A British Hospital in Piraeus, 1897 2339 1505 REVICTO

“The hospital at the Piraeus is one of the fruits of the English National Fund which the editor of the Daily Chronicle started on behalf of the Greek wounded.” (The Sketch, 16 June 1897). The hospital was established by the London Daily Chronicle which openly supported the Greek cause and decided to financially sponsor a medical expedition to Greece. Francis Charles Abbott, a surgeon at St Thomas’s Hospital in London and a member of the Royal College of Surgeons, was in charge of the medical mission. This hospital overlooked the bay of Phalerum while a second one was established in Khalkis. “There can be little doubt that the whole working of the English hospitals will be an education in the care of the wounded,” The Sketch noted on 16 June 1897, “such as a wealthy nation has rarely been privileged to give to a poor nation struggling to advance.” As Ioanna A. Ramoutsaki, Euaggelos N. Giannacos and Gerasimos N. Livadas write in the Birth of Battlefield Radiology, the Roentgen rays were used for diagnostic purposes for the first time in Greece during the Greco-Turkish War of 1897 both in the hospital and in mobile military establishments.
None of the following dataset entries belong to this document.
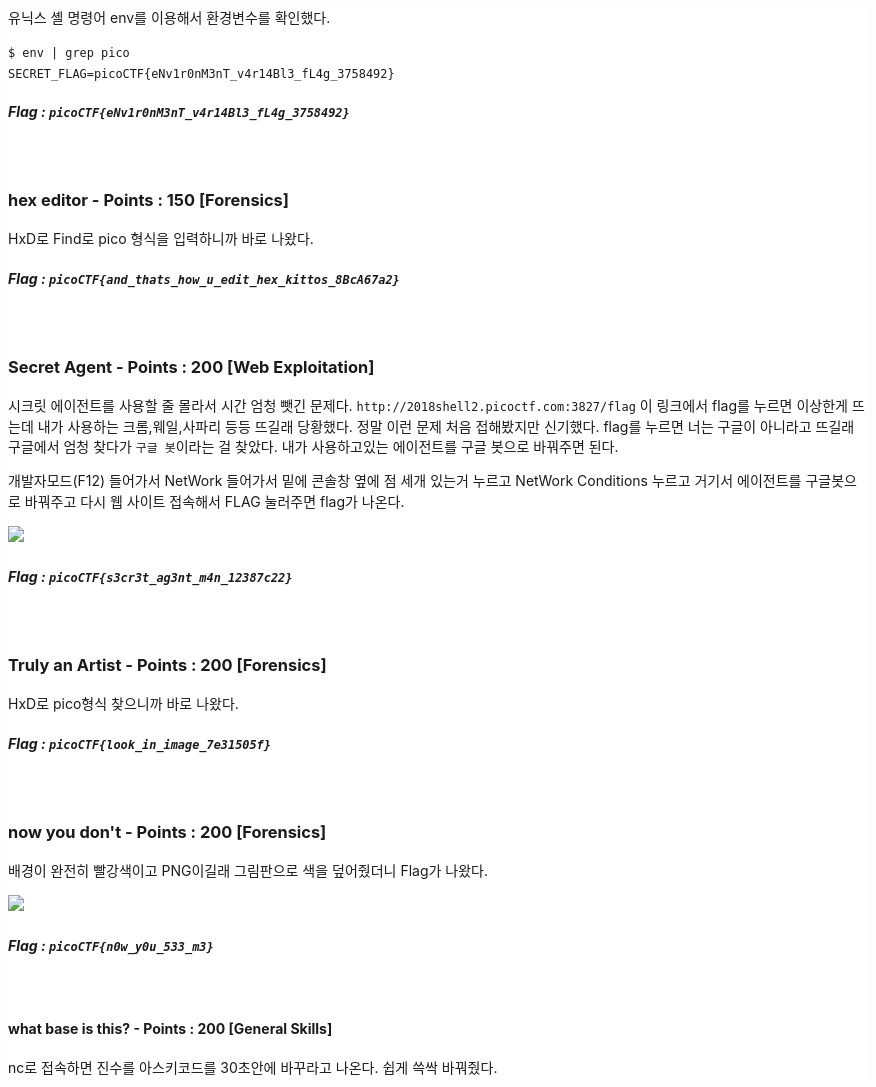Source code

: 유닉스 셸 명령어 env를 이용해서 환경변수를 확인했다.

```
$ env | grep pico
SECRET_FLAG=picoCTF{eNv1r0nM3nT_v4r14Bl3_fL4g_3758492}
```

##### Flag : `picoCTF{eNv1r0nM3nT_v4r14Bl3_fL4g_3758492}`

<br />

### hex editor - Points : 150 [Forensics]

HxD로 Find로 pico 형식을 입력하니까 바로 나왔다. 

##### Flag : `picoCTF{and_thats_how_u_edit_hex_kittos_8BcA67a2}`

<br />

### Secret Agent - Points : 200 [Web Exploitation]

시크릿 에이전트를 사용할 줄 몰라서 시간 엄청 뺏긴 문제다. `http://2018shell2.picoctf.com:3827/flag` 이 링크에서 flag를 누르면 이상한게 뜨는데 내가 사용하는 크롬,웨일,사파리 등등 뜨길래 당황했다. 정말 이런 문제 처음 접해봤지만 신기했다. flag를 누르면 너는 구글이 아니라고 뜨길래 구글에서 엄청 찾다가 `구글 봇`이라는 걸 찾았다. 내가 사용하고있는 에이전트를 구글 봇으로 바꿔주면 된다. 

개발자모드(F12) 들어가서 NetWork 들어가서 밑에 콘솔창 옆에 점 세개 있는거 누르고 NetWork Conditions 누르고 거기서 에이전트를 구글봇으로 바꿔주고 다시 웹 사이트 접속해서 FLAG 눌러주면 flag가 나온다.

![](https://user-images.githubusercontent.com/32904385/47508295-c96be280-d8ae-11e8-8be8-06e24e61a4e1.png)

##### Flag : `picoCTF{s3cr3t_ag3nt_m4n_12387c22}`

<br />

### Truly an Artist - Points : 200 [Forensics]

HxD로 pico형식 찾으니까 바로 나왔다.

##### Flag : `picoCTF{look_in_image_7e31505f}`

<br />

### now you don't - Points : 200 [Forensics]

배경이 완전히 빨강색이고 PNG이길래 그림판으로 색을 덮어줬더니 Flag가 나왔다.

![](https://user-images.githubusercontent.com/32904385/47508296-ca047900-d8ae-11e8-9f9b-fd2602a42efe.png)

##### Flag : `picoCTF{n0w_y0u_533_m3}`

<br />

#### what base is this? - Points : 200 [General Skills]

nc로 접속하면 진수를 아스키코드를 30초안에 바꾸라고 나온다. 쉽게 쓱싹 바꿔줬다.
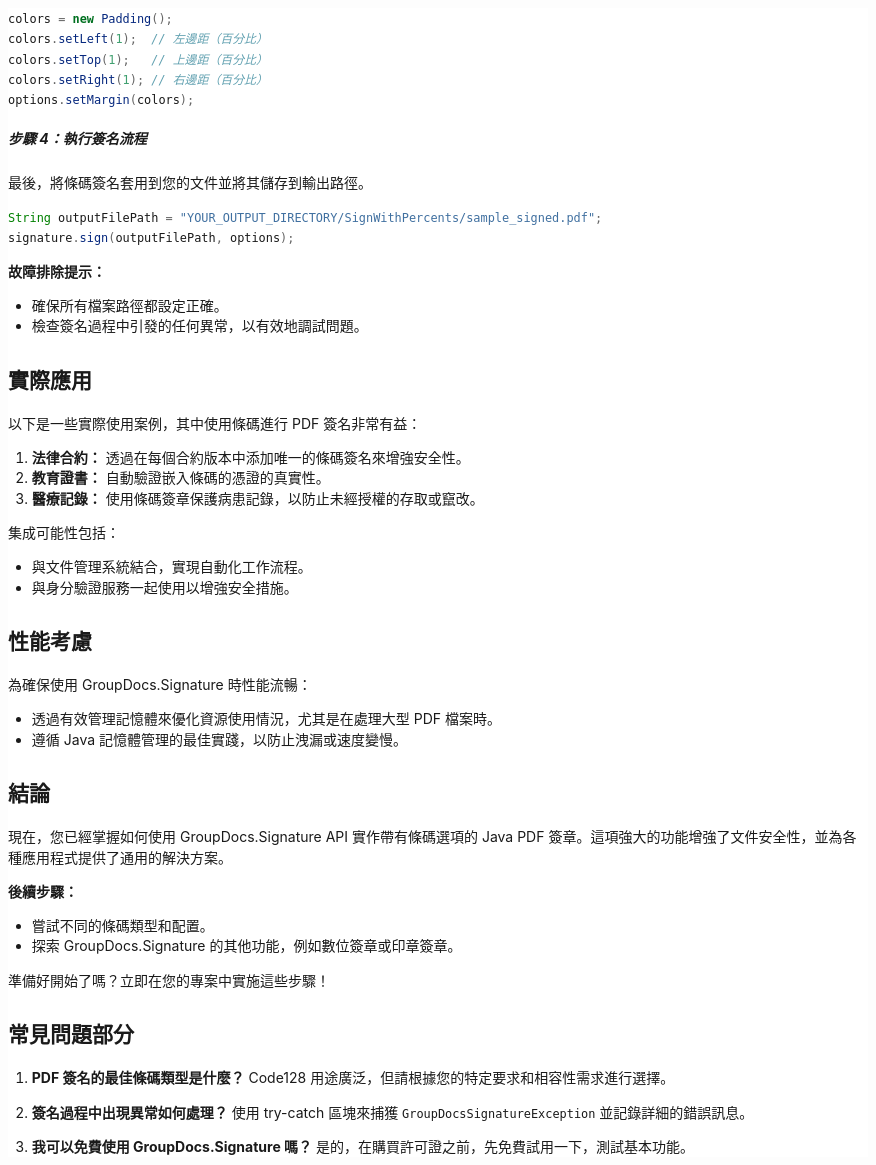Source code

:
 ```java
colors = new Padding();
colors.setLeft(1);  // 左邊距（百分比）
colors.setTop(1);   // 上邊距（百分比）
colors.setRight(1); // 右邊距（百分比）
options.setMargin(colors);
```

##### 步驟 4：執行簽名流程
最後，將條碼簽名套用到您的文件並將其儲存到輸出路徑。
```java
String outputFilePath = "YOUR_OUTPUT_DIRECTORY/SignWithPercents/sample_signed.pdf";
signature.sign(outputFilePath, options);
```
**故障排除提示：**
- 確保所有檔案路徑都設定正確。
- 檢查簽名過程中引發的任何異常，以有效地調試問題。

## 實際應用
以下是一些實際使用案例，其中使用條碼進行 PDF 簽名非常有益：
1. **法律合約：** 透過在每個合約版本中添加唯一的條碼簽名來增強安全性。
2. **教育證書：** 自動驗證嵌入條碼的憑證的真實性。
3. **醫療記錄：** 使用條碼簽章保護病患記錄，以防止未經授權的存取或竄改。

集成可能性包括：
- 與文件管理系統結合，實現自動化工作流程。
- 與身分驗證服務一起使用以增強安全措施。

## 性能考慮
為確保使用 GroupDocs.Signature 時性能流暢：
- 透過有效管理記憶體來優化資源使用情況，尤其是在處理大型 PDF 檔案時。
- 遵循 Java 記憶體管理的最佳實踐，以防止洩漏或速度變慢。

## 結論
現在，您已經掌握如何使用 GroupDocs.Signature API 實作帶有條碼選項的 Java PDF 簽章。這項強大的功能增強了文件安全性，並為各種應用程式提供了通用的解決方案。 

**後續步驟：**
- 嘗試不同的條碼類型和配置。
- 探索 GroupDocs.Signature 的其他功能，例如數位簽章或印章簽章。

準備好開始了嗎？立即在您的專案中實施這些步驟！

## 常見問題部分
1. **PDF 簽名的最佳條碼類型是什麼？**
   Code128 用途廣泛，但請根據您的特定要求和相容性需求進行選擇。

2. **簽名過程中出現異常如何處理？**
   使用 try-catch 區塊來捕獲 `GroupDocsSignatureException` 並記錄詳細的錯誤訊息。

3. **我可以免費使用 GroupDocs.Signature 嗎？**
   是的，在購買許可證之前，先免費試用一下，測試基本功能。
It was in this this war that radiologic pioneers encountered their first opportunity for evaluating the usefulness of radiography close to the firing line.  Abbott’s experiences in the 1897 Greco-Turkish War established that every mobile military hospital should be equipped with an x-ray apparatus even though poor finances meant that both the Greek armed forces and Greek hospitals lagged behind the rest of Europe in the field of radiology for decades.